Tumukunde was in March arrested from his private office in Kololo, Kampala, over his remarks urging Rwanda to cause regime change in Uganda.
While appearing on a television talk show in Kampala, Tumukunde appeared to ask for support from Rwanda.
“If I was Rwanda, I would support people who want to cause change in Uganda,” said Tumukunde.
The eyebrow-raising comments came at a time Uganda’s relations with Rwanda were at their lowest.
Both countries were teetering on the edge of an all-out military conflict.
Tumukunde’s remarks were condemned by several high profile Ugandan officials.
“This is the most reckless statement I have heard from anybody running for President,” said Uganda’s envoy to United Nations, Adonia Ayebare.
“Inviting a foreign country to interfere in our politics, which is in contravention with the UN charter and other regional protocols?” he wondered.
In his statement today, the former spy master also narrated his ordeal while he was under confinement in Luzira maximum prison.
Tumukunde was granted bail on 11 May 2020 after 59 days in jail.
Tumukunde, who is still battling treason charges, said his “imprisonment is a price that I have paid for offering myself for leadership of this country.
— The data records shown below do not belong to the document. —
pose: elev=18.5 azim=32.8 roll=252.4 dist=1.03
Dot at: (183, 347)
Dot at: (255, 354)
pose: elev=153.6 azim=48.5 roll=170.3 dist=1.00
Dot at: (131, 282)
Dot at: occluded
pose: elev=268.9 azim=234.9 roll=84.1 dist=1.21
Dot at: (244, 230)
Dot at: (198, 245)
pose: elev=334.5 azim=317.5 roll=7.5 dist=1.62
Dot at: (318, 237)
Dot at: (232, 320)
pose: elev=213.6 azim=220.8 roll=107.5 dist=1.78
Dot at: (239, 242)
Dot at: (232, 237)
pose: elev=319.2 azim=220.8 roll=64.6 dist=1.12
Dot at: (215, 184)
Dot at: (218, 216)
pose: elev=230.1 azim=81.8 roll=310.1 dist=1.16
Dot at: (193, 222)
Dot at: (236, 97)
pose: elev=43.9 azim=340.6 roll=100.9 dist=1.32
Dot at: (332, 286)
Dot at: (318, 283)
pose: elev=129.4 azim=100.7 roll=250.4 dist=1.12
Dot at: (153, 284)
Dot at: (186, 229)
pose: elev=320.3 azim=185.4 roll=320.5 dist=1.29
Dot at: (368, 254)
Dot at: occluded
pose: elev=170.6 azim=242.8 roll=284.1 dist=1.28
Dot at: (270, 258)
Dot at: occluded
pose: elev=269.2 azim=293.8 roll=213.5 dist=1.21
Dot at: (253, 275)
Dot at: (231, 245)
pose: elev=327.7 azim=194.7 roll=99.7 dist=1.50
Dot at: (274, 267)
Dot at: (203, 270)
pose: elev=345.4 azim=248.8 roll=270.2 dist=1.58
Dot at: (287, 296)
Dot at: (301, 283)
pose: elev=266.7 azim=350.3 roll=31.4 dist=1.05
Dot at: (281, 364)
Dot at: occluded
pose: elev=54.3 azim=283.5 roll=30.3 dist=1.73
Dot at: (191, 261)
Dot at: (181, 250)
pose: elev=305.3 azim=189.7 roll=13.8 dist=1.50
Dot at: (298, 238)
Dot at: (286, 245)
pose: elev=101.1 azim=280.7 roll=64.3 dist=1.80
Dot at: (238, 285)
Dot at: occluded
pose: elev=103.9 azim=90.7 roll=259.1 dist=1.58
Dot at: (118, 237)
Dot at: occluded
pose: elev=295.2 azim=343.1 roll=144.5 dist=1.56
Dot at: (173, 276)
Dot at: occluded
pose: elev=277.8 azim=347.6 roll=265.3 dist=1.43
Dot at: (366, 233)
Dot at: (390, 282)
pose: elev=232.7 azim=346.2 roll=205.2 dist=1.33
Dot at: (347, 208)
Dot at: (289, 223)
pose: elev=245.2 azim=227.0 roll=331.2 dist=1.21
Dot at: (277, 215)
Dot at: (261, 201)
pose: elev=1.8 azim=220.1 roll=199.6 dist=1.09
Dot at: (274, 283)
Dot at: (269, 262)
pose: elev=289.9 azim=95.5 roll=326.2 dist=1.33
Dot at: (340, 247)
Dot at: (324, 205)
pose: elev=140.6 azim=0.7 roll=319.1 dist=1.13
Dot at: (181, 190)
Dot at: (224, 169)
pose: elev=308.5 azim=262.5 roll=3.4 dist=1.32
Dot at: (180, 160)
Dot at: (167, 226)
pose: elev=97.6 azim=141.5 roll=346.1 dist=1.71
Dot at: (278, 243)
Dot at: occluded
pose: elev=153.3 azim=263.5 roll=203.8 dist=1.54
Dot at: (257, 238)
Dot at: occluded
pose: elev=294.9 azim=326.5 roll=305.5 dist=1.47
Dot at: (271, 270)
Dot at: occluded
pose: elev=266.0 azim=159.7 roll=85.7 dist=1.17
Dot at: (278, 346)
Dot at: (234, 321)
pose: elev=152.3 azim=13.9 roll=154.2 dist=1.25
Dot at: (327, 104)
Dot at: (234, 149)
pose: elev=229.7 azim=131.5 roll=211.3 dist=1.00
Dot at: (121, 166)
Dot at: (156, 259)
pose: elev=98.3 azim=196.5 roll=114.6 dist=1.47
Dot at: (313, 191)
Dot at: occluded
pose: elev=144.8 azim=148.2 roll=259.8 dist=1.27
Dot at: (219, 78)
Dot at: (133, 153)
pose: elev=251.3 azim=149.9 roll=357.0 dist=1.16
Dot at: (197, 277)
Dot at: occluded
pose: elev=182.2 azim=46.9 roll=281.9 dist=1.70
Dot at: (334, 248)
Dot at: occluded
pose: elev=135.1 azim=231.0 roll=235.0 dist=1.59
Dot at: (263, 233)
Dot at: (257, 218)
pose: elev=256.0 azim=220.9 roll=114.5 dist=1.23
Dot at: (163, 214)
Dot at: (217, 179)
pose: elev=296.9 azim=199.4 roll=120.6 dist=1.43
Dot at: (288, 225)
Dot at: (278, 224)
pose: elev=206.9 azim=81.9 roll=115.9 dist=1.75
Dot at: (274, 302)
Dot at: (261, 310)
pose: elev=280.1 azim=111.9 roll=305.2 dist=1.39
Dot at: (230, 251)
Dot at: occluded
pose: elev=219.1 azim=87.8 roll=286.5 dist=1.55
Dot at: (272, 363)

A price that many others have paid and continue to pay for having alternative views as we attempt to achieve true democracy, rule of law, economic transformation for all and a peaceful political transition. I extend an open invitation to all Ugandans to join in the struggle for this unprecedented peaceful change.”
Tumukunde also called for an alliance of the political opposition to force Museveni out of power.
“I would like to send a message to members of the opposition including those in the ruling party with alternative views that all we suffer can be ended through a united front to achieve change in this country. I wish to remind you that we are six months away from scheduled general elections of 2021,” said Tumukunde.
However, Tumukunde has a long way to go to convince the opposition to trust him considering he is a former spy.
Secondly, some of the president’s harsh critics have since quietly returned to the ruling party.
Tumukunde had fallen out with Museveni in the early 2000s only to return in 2016 as the president’s chief campaign manager.
The General said “it matters that all of us take special judicial notice that it is strictly a short time to objectively sort out the issues that stand before us especially the obstacles that deny us a levelled ground to contest and win these coming elections.”